Ex-state employee fined for taking bribes from horse-therapy rehabilitation center

The Executive Branch Ethics Commission Wednesday fined a former state employee $46,000 for accepting bribes while working for the state’s Department of Juvenile Justice under the administration of former Gov. Steve Beshear.

The commission found that Shannon Anson, of Louisville, accepted 23 payments worth $50,500 between August 2013 and July 2015 in order to refer kids in their care to the now-defunct Bluegrass Training and Therapy Center in Louisville.

Anson was indicted in federal court in Louisville in February 2018 along with Clifford Frank “Jay” Wilkinson and Erica Beth Bowen.

Bluegrass Training and Therapy Center was a non-profit founded in 2011 by Wilkinson.
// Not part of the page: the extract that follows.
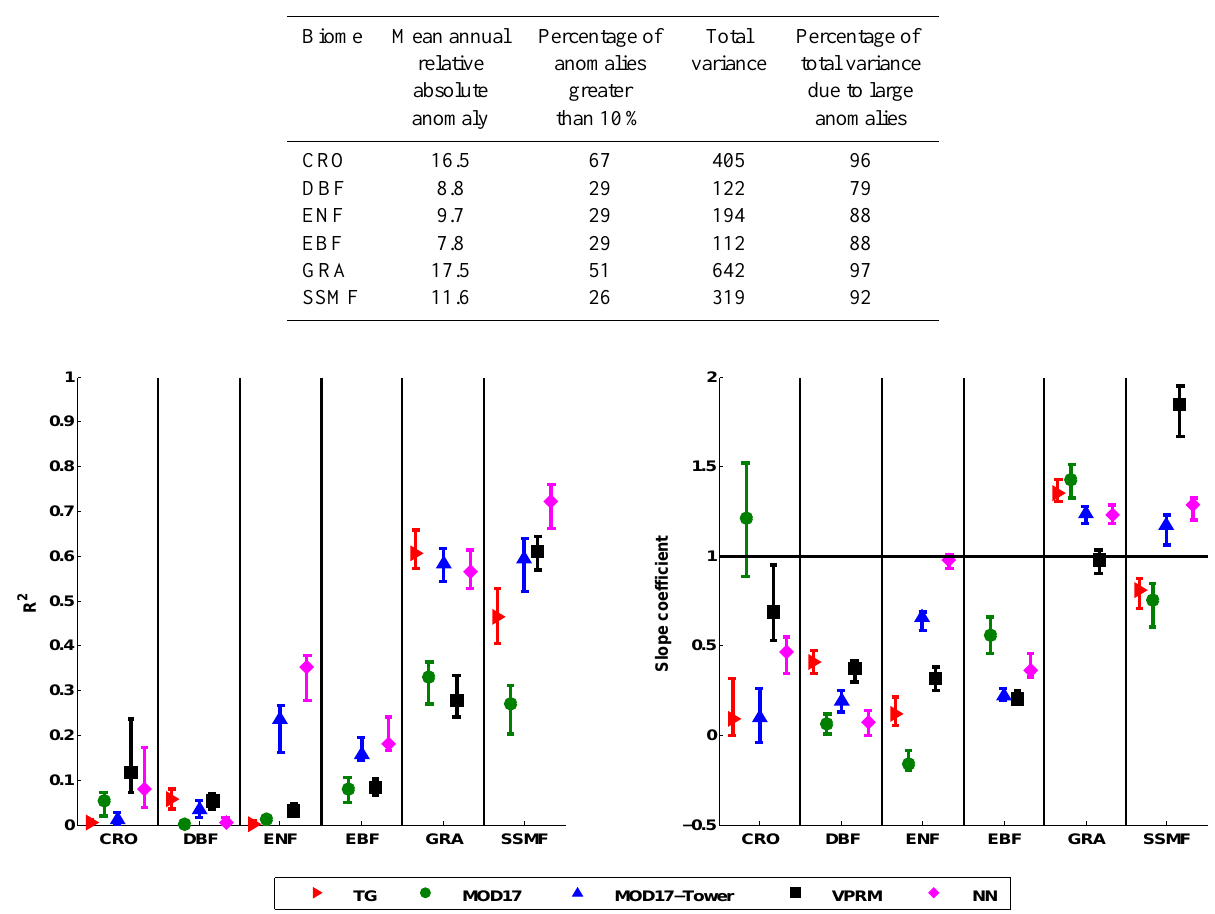
Fig. 6. R 2 and slope between relative interannual anomalies of GPP from tower and the five models.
It offered equine therapy, job training and transitional housing to young people who participated in the program through the state’s Department of Juvenile Justice.

Wilkinson, a retired Louisville police officer by night and horse trainer by day, had previously started an equine training program at the Louisville non-profit Boy’s Haven, according to a profile of Wilkinson in Blood Horse Magazine.
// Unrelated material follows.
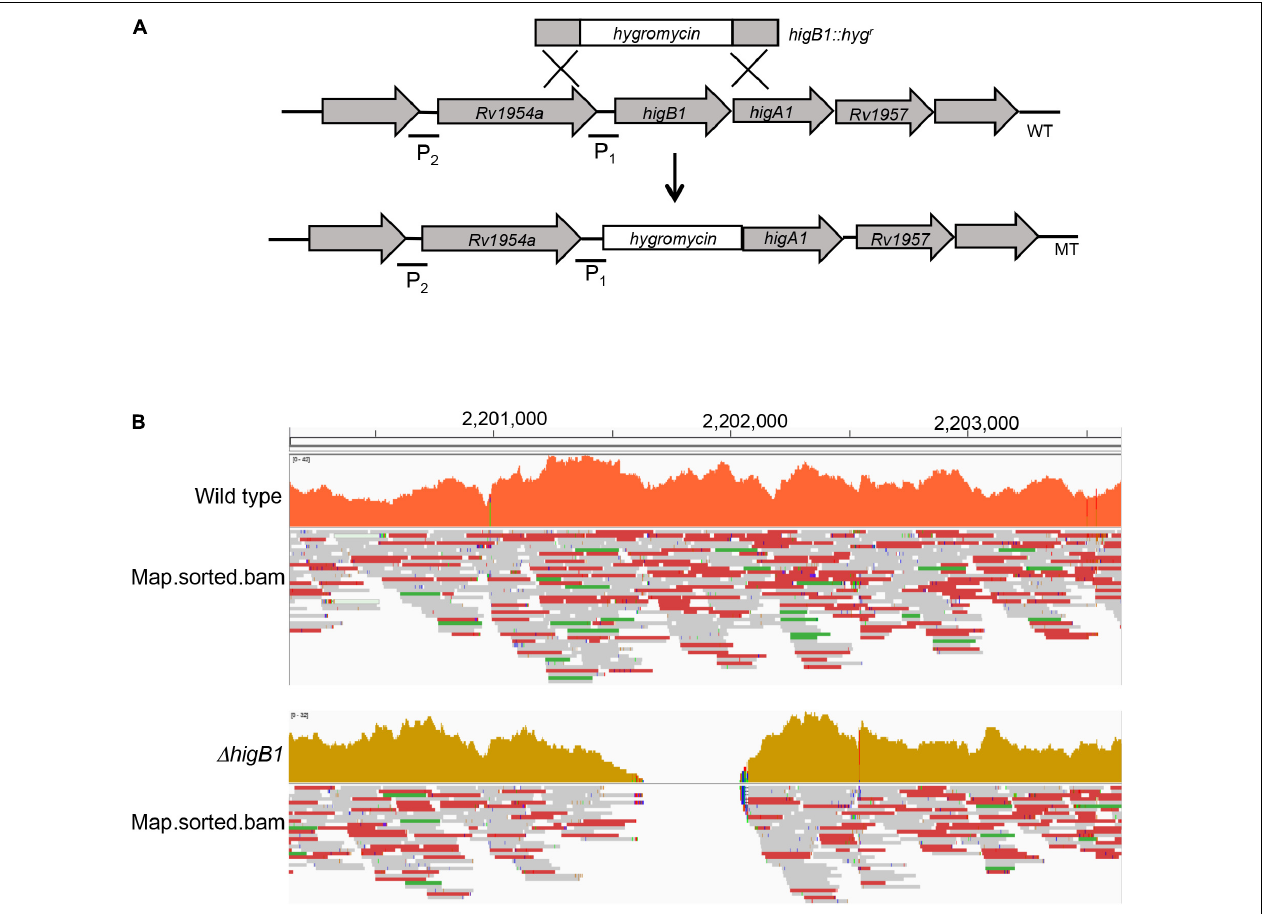
FIGURE 1 | Illustrative representation of higBA 1 operon in the wild type and mutant strain of M. tuberculosis. (A) The open reading frame of the higB 1 gene in the genome of M. tuberculosis was replaced with the hygromycin resistance gene using temperature sensitive mycobacteriophages. P1 and P2 stands for promoter region 1 and promoter region 2, respectively. (B) The replacement of higB 1 open reading frame by hygromycin cassette in the (cid:49) higB 1 mutant strain was confirmed by the whole genome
Bowen was one of its original employees and was listed as the secretary of the organization on its online filing with the Secretary of State’s Office.

Anson was a social service specialist with the Department of Juvenile Justice, which meant she was in charge of finding programs to place kids who went through the state agency. At the same time, she served on the board of directors of the Bluegrass Training and Therapy Center and sometimes helped them write grants.

In return for the bribes from Wilkinson and Bowen, Anson helped refer young people to Bluegrass Therapy and Training Center and helped the center in other ways, like approving bills it submitted for payment under a federal grant. Those bills contained fraudulent entries that weren’t caught, according to federal prosecutors.

The original indictment charged that Wilkinson and Bowen submitted bills that had inflated the numbers of young people taking part in the program and that they had forged the names of young people on the sign-in sheet. It also alleged that the organization received more than $400,000 in fraudulent payments.

Anson pleaded guilty to accepting the bribes and Wilkinson and Bowen pleaded guilty to paying her. Anson was sentenced to two years’ probation in February, with 30 days of that on home detention, and ordered to pay $50,000 in restitution to the Department of Juvenile Justice.

Wilkinson was sentenced to two years of probation, with nine months of home detention, and Bowen was sentenced to two years of probation with three months of home detention.

The sentences also made them jointly liable for $48,158 in restitution to a program at the U.S. Department of Justice.

Anson has also agreed to never again work in the Executive Branch of state government.

Herald-Leader reporter Bill Estep contributed reporting.